**AIM OF THE TASK**
Apart from the images, repeat the data below exactly as written.

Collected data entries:
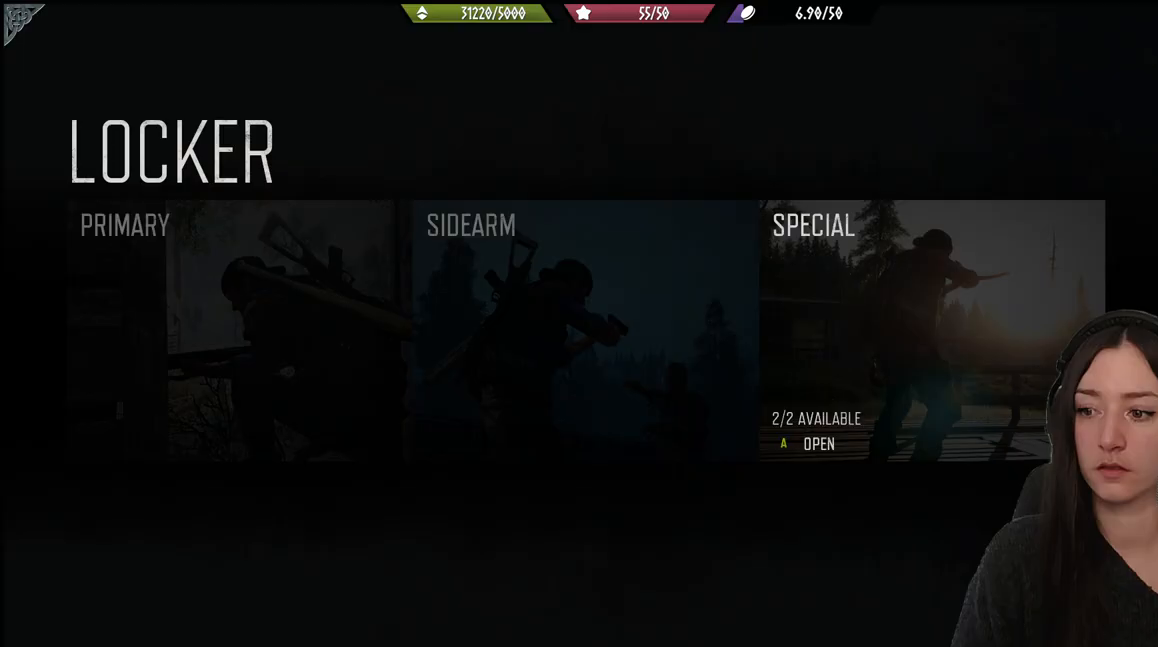
{"buttons": [], "left_stick": "center", "right_stick": "center", "events": [[183, "DPAD_LEFT", "down"], [283, "DPAD_LEFT", "up"]]}
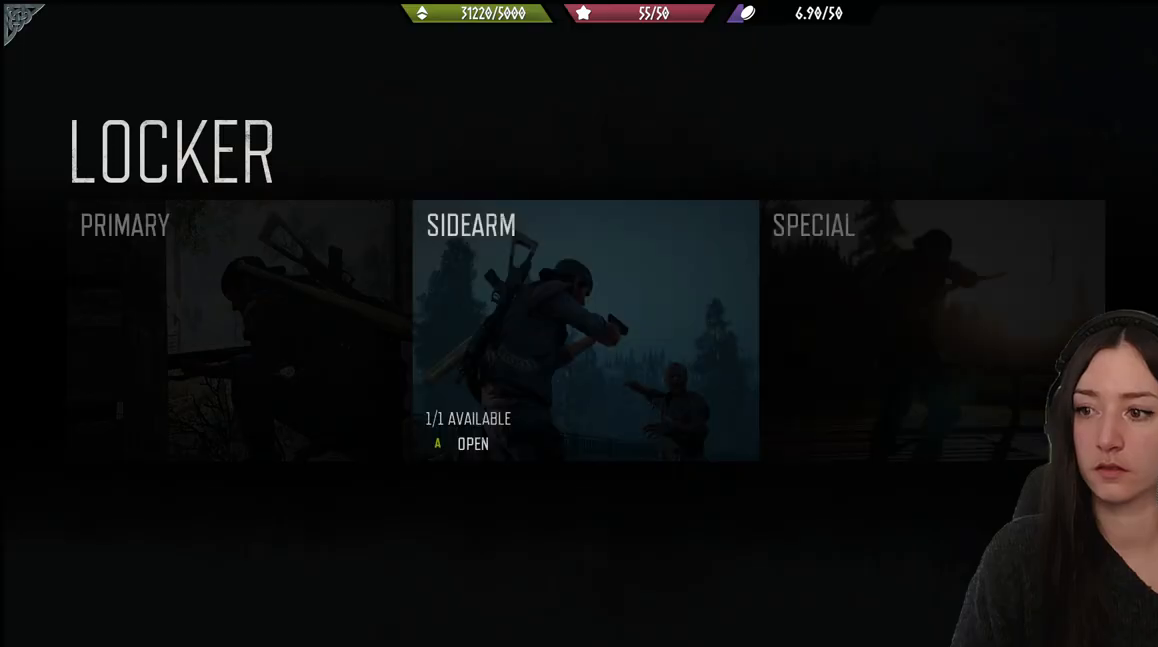
{"buttons": [], "left_stick": "center", "right_stick": "center", "events": [[100, "DPAD_LEFT", "down"], [250, "DPAD_LEFT", "up"], [283, "B", "down"], [433, "B", "up"]]}
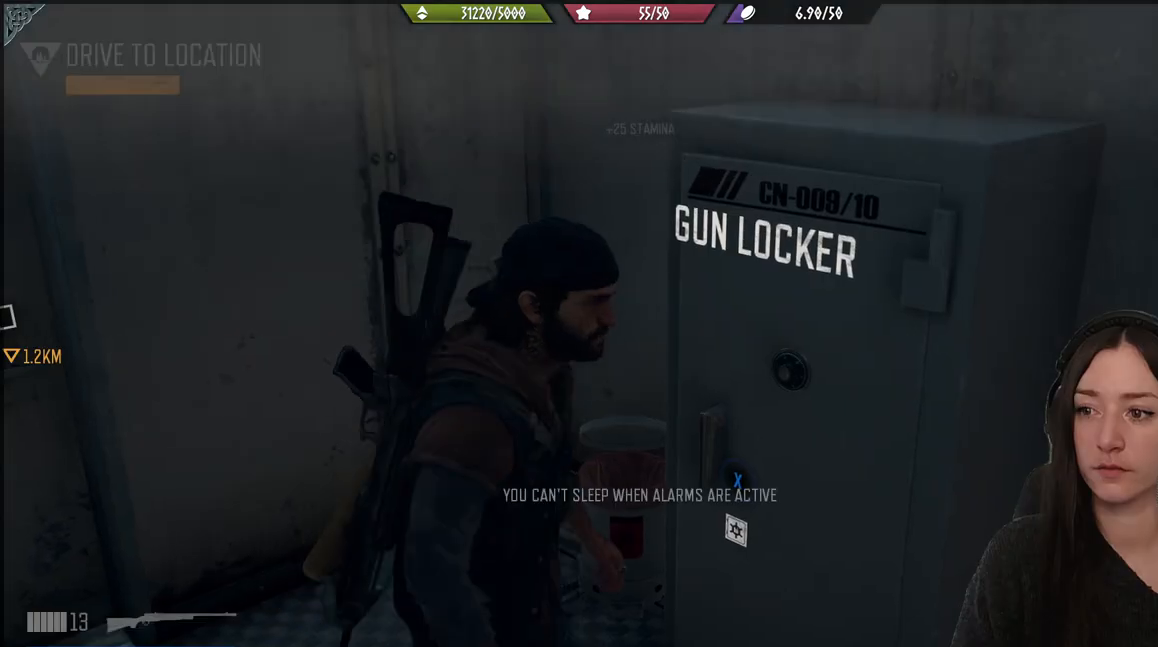
{"buttons": [], "left_stick": "down-left", "right_stick": "left", "events": [[183, "left_stick", "down-left"], [183, "right_stick", "left"]]}
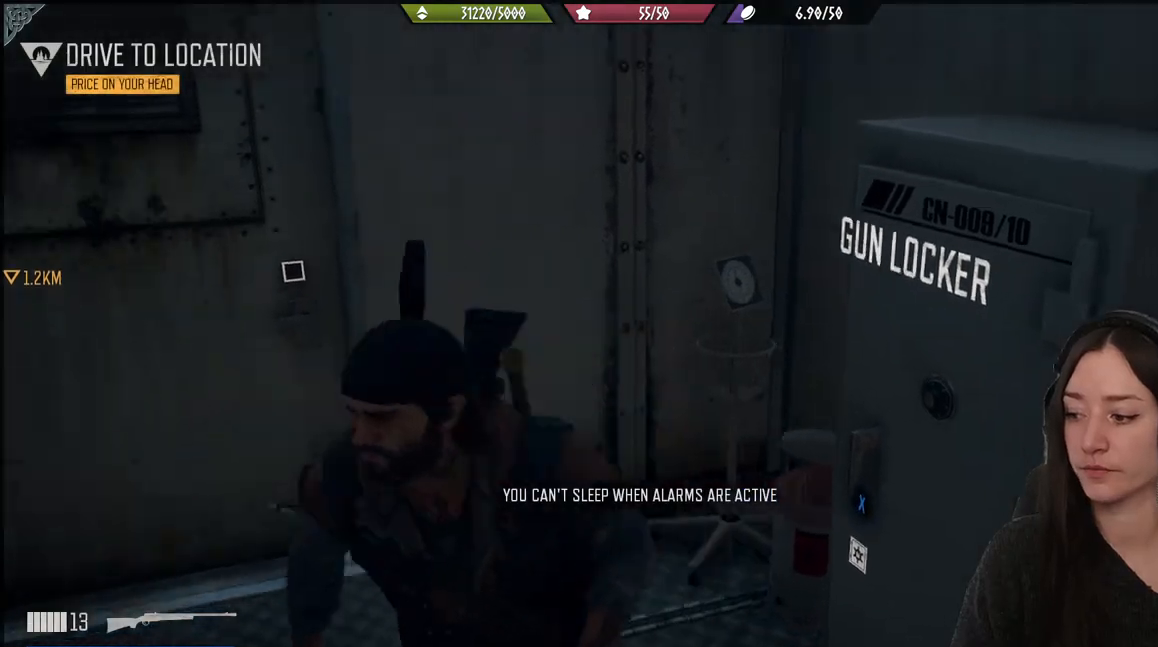
{"buttons": [], "left_stick": "down-left", "right_stick": "left", "events": [[67, "left_stick", "up-left"], [150, "left_stick", "left"], [250, "left_stick", "down-left"]]}
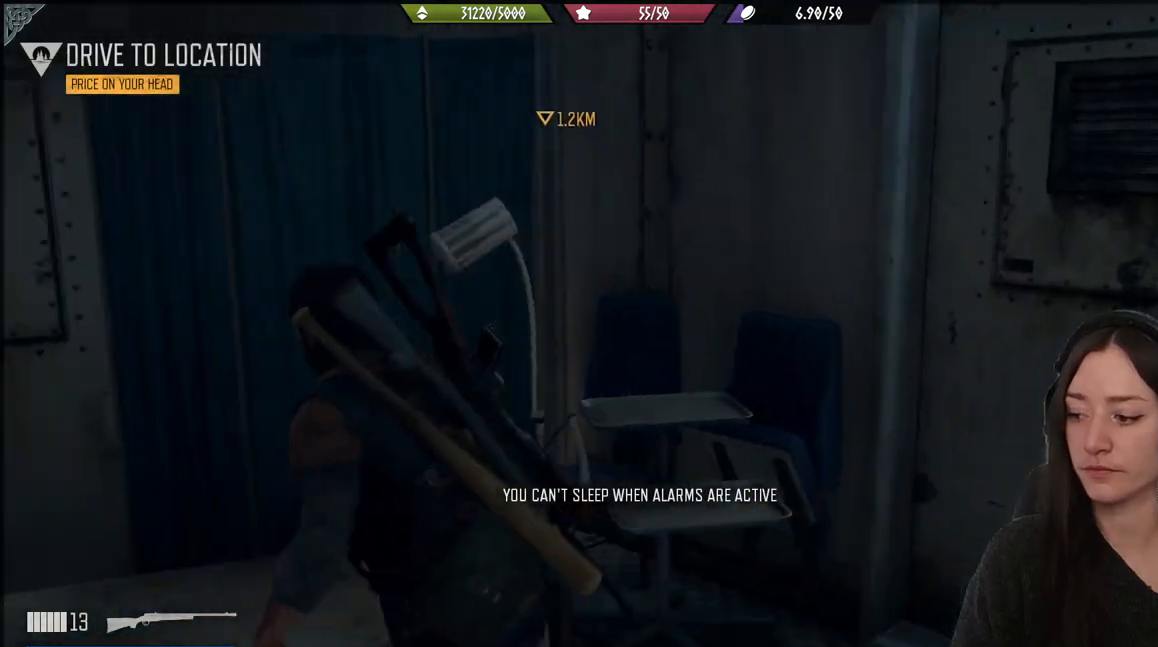
{"buttons": [], "left_stick": "center", "right_stick": "center", "events": [[183, "left_stick", "center"], [483, "right_stick", "center"]]}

**SOLUTION BELOW**
{"buttons": [], "left_stick": "center", "right_stick": "center", "events": [[183, "DPAD_LEFT", "down"], [283, "DPAD_LEFT", "up"]]}
{"buttons": [], "left_stick": "center", "right_stick": "center", "events": [[100, "DPAD_LEFT", "down"], [250, "DPAD_LEFT", "up"], [283, "B", "down"], [433, "B", "up"]]}
{"buttons": [], "left_stick": "down-left", "right_stick": "left", "events": [[183, "left_stick", "down-left"], [183, "right_stick", "left"]]}
{"buttons": [], "left_stick": "down-left", "right_stick": "left", "events": [[67, "left_stick", "up-left"], [150, "left_stick", "left"], [250, "left_stick", "down-left"]]}
{"buttons": [], "left_stick": "center", "right_stick": "center", "events": [[183, "left_stick", "center"], [483, "right_stick", "center"]]}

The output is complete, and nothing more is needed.